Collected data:

━━━

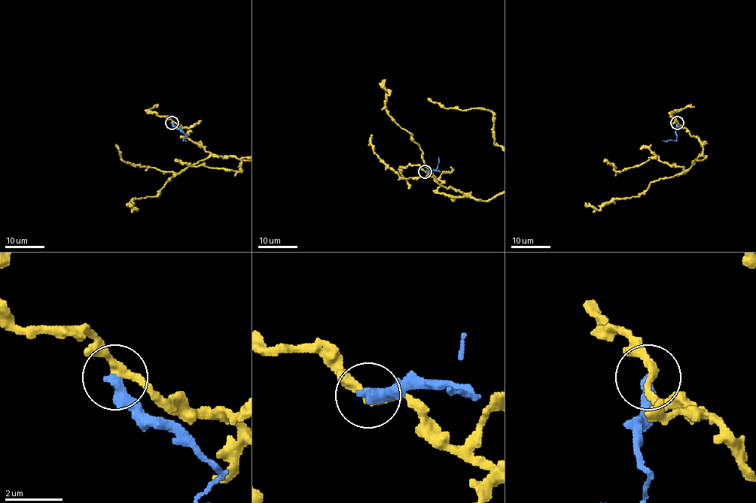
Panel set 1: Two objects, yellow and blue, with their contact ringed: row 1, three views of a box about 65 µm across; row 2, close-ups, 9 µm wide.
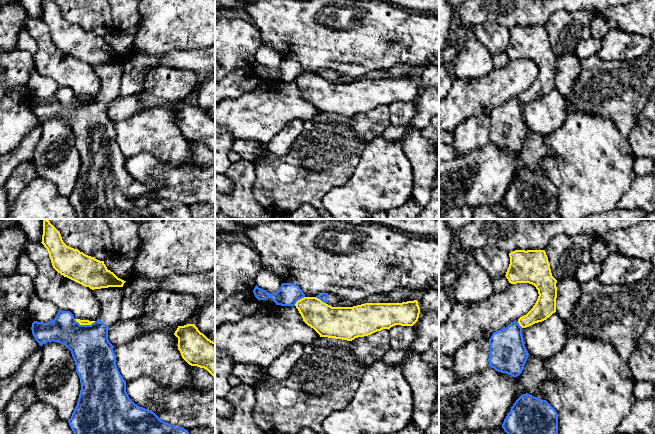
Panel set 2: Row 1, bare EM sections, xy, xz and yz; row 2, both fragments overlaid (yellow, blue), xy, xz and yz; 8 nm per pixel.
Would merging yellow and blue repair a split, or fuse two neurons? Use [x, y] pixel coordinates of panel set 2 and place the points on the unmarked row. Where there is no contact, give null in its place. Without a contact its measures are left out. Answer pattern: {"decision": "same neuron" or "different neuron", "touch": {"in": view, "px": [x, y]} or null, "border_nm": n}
{"decision": "different neuron", "touch": {"in": "xy", "px": [85, 100]}, "border_nm": 180}

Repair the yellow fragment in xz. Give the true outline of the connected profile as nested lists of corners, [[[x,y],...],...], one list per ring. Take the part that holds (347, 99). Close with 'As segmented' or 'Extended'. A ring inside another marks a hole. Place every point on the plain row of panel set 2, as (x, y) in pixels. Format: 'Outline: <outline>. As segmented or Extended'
Outline: [[[304,73],[295,82],[303,97],[320,113],[347,117],[389,106],[395,101],[413,102],[420,90],[417,76],[332,83],[316,73]]]. As segmented

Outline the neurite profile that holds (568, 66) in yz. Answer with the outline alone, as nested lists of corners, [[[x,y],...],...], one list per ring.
[[[569,53],[557,56],[556,63],[556,89],[564,97],[566,103],[572,103],[575,99],[574,83],[581,72],[580,58],[576,53]]]

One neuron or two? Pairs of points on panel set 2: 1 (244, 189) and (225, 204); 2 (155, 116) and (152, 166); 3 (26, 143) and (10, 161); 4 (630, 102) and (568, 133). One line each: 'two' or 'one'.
1: one
2: two
3: one
4: two

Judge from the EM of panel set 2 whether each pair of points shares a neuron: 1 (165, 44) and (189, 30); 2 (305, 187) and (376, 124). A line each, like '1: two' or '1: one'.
1: one
2: one

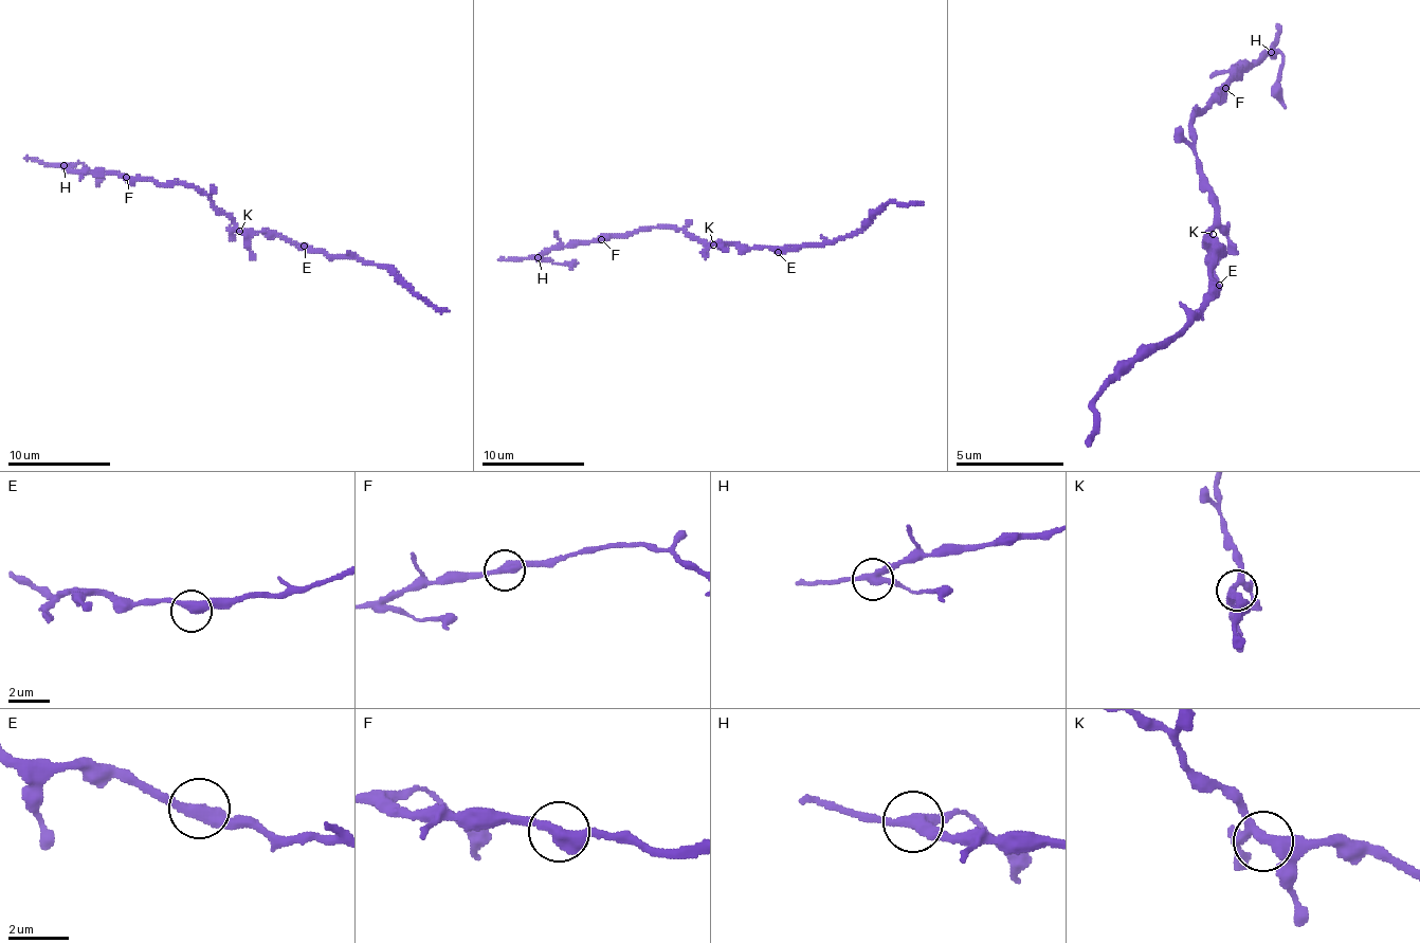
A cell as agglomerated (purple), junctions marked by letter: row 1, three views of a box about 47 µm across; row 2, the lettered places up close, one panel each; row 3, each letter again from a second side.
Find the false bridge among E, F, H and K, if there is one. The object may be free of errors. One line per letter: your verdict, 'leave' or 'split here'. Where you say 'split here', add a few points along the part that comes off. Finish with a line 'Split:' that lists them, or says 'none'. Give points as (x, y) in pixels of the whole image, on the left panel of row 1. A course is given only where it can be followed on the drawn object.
E: leave
F: leave
H: split here | (62, 166), (84, 163), (96, 176), (99, 185)
K: leave
Split: H

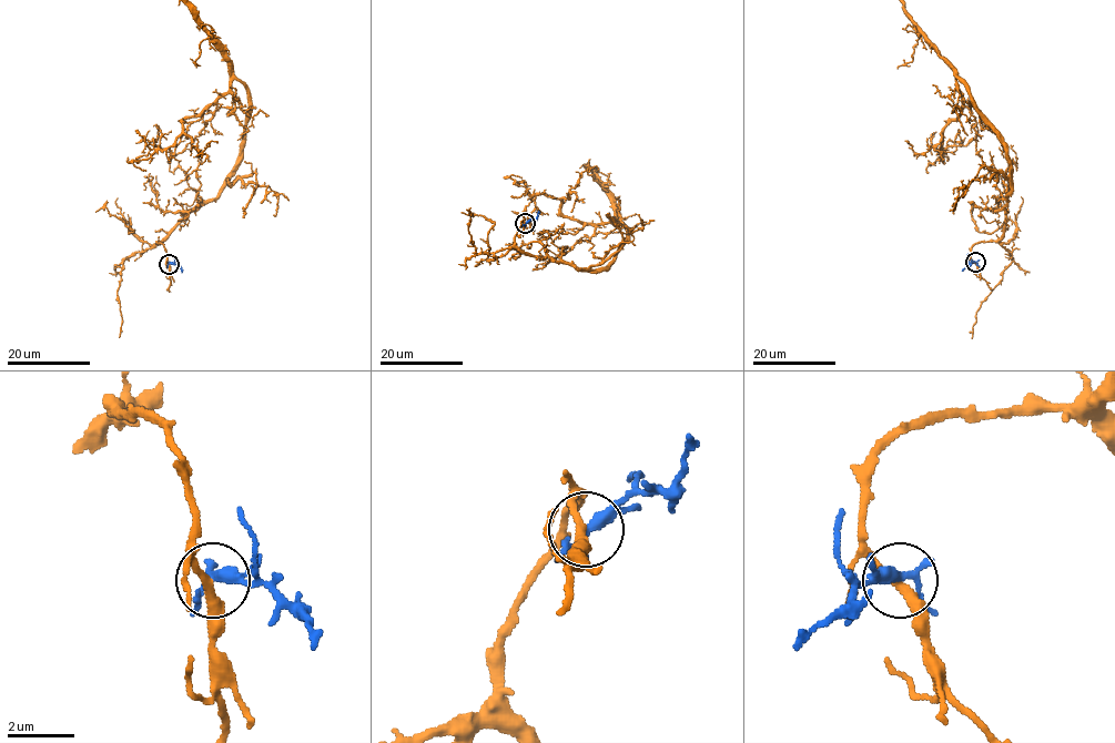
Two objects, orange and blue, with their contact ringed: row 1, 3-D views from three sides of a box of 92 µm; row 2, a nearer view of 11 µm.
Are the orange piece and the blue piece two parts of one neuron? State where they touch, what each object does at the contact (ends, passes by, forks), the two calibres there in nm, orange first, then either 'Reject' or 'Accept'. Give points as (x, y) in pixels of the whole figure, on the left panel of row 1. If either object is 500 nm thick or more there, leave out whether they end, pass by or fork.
Place: (169, 264). At the ring orange passes by. At the ring blue passes by. Thickness 240 nm (orange) against 300 nm. Reject

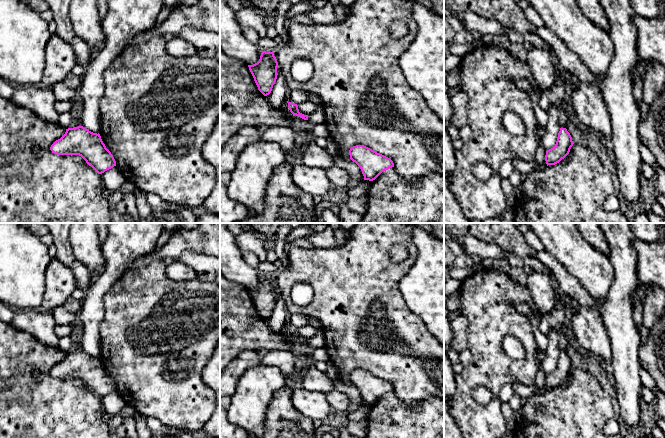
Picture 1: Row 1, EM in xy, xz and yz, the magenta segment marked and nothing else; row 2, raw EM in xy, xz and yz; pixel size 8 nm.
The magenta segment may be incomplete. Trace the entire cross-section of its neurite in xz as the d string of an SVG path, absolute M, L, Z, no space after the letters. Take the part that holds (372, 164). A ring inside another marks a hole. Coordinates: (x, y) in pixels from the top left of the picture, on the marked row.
M364 145L351 147L349 155L350 159L360 167L364 180L373 181L383 171L394 167L394 163L390 158Z

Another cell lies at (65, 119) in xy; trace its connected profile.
M61 113L59 115L59 120L57 124L65 129L68 129L72 119L73 117L70 113Z

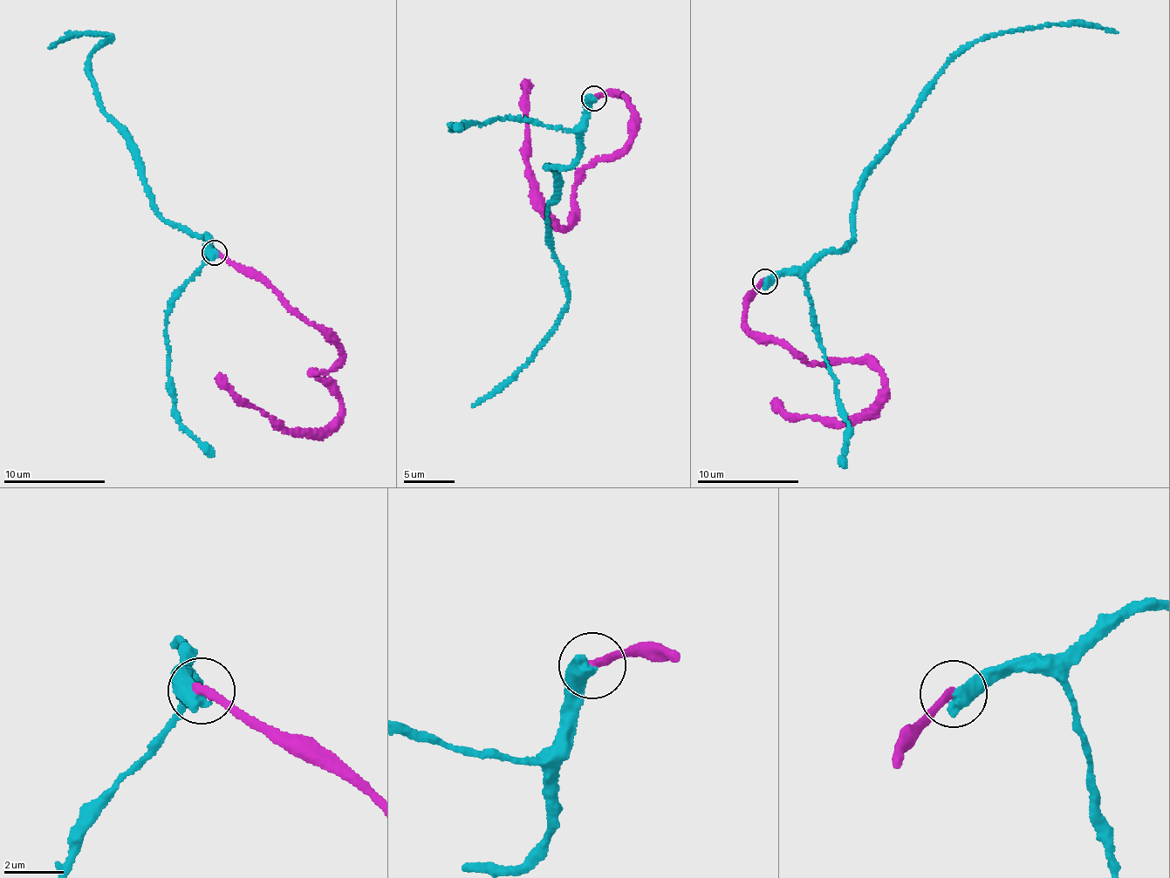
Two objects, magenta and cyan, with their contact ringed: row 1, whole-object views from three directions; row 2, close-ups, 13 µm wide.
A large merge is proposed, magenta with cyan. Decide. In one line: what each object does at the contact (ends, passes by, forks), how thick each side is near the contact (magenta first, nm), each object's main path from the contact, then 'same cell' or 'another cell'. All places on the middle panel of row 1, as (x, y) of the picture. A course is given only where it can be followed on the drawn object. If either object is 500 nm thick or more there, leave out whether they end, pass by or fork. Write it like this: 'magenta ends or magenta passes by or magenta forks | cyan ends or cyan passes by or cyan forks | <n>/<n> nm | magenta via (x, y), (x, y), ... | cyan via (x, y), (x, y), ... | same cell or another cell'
280/600 nm | magenta via (593, 98), (623, 93), (632, 140), (589, 162), (566, 228), (539, 201), (529, 163), (528, 81) | cyan via (593, 98), (576, 158), (570, 166), (546, 166), (560, 176), (548, 218), (566, 302), (526, 362), (472, 406) | another cell

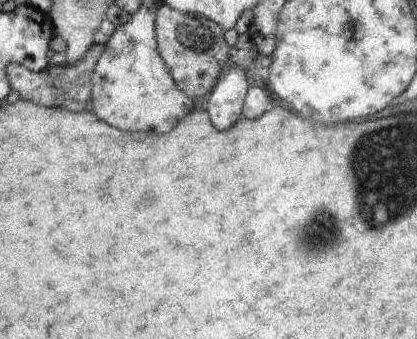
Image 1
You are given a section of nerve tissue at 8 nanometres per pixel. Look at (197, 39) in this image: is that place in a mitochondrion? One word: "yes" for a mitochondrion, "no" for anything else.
yes

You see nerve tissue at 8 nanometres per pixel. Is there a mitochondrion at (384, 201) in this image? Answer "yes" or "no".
yes

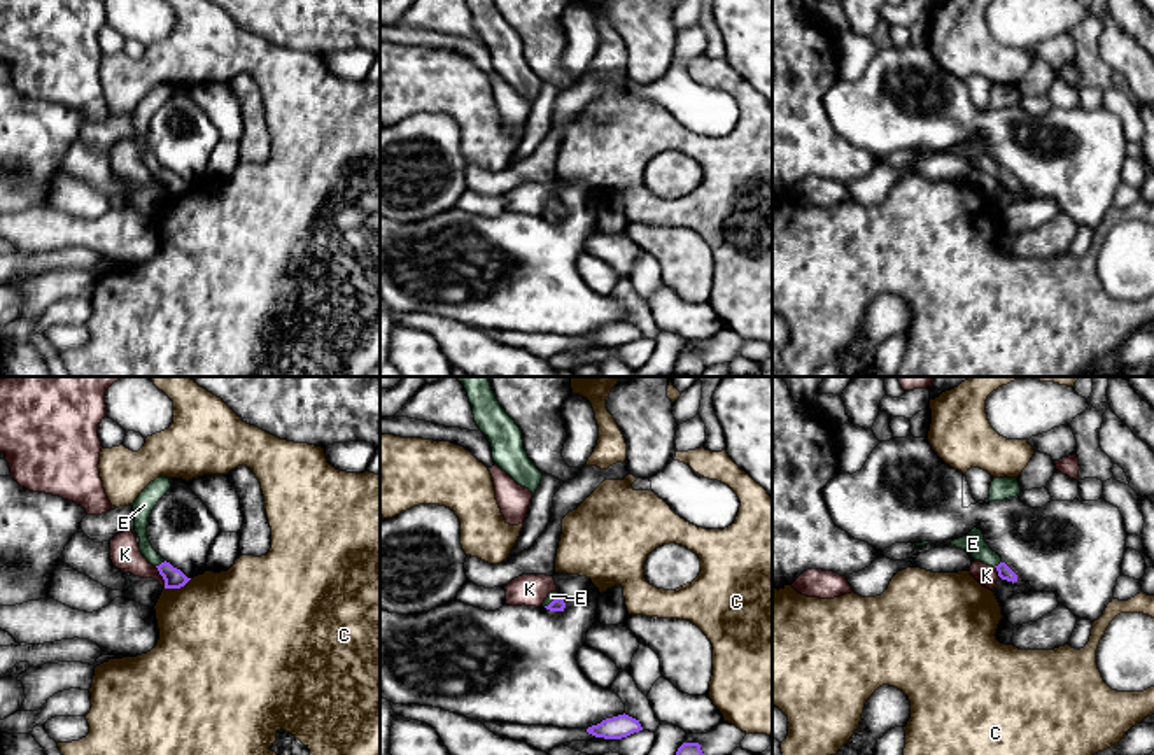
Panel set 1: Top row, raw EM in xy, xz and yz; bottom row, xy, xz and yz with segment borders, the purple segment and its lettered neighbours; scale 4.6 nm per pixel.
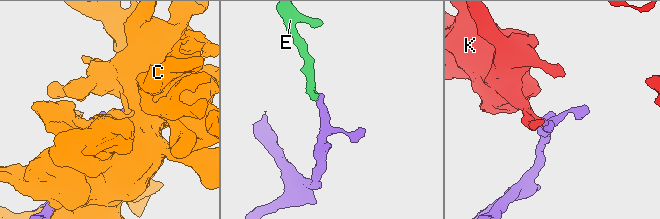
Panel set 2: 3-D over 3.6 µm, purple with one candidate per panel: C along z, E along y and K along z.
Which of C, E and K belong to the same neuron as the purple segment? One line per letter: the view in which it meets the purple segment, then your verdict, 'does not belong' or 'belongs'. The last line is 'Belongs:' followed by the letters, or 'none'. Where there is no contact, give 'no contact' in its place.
C: xy | does not belong
E: xy | belongs
K: xy | does not belong
Belongs: E

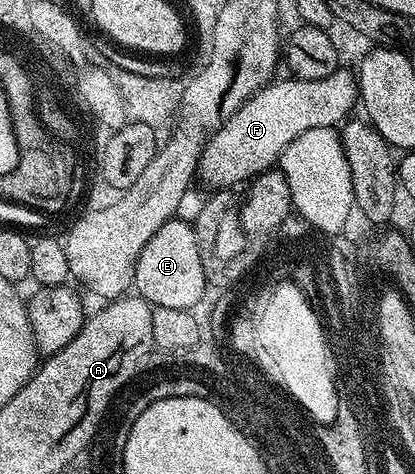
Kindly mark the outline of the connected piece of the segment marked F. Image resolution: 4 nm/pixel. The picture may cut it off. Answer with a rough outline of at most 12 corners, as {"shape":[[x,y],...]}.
{"shape":[[357,77],[277,78],[201,151],[196,175],[229,190],[280,161],[299,134],[336,129]]}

━━━

EXERCISE> Search the entries for the word "about" and pick out every line that holds it.

SOLUTION FOR THIS PROBLEM>
Panel set 1: Two objects, yellow and blue, with their contact ringed: row 1, three views of a box about 65 µm across; row 2, close-ups, 9 µm wide.
A cell as agglomerated (purple), junctions marked by letter: row 1, three views of a box about 47 µm across; row 2, the lettered places up close, one panel each; row 3, each letter again from a second side.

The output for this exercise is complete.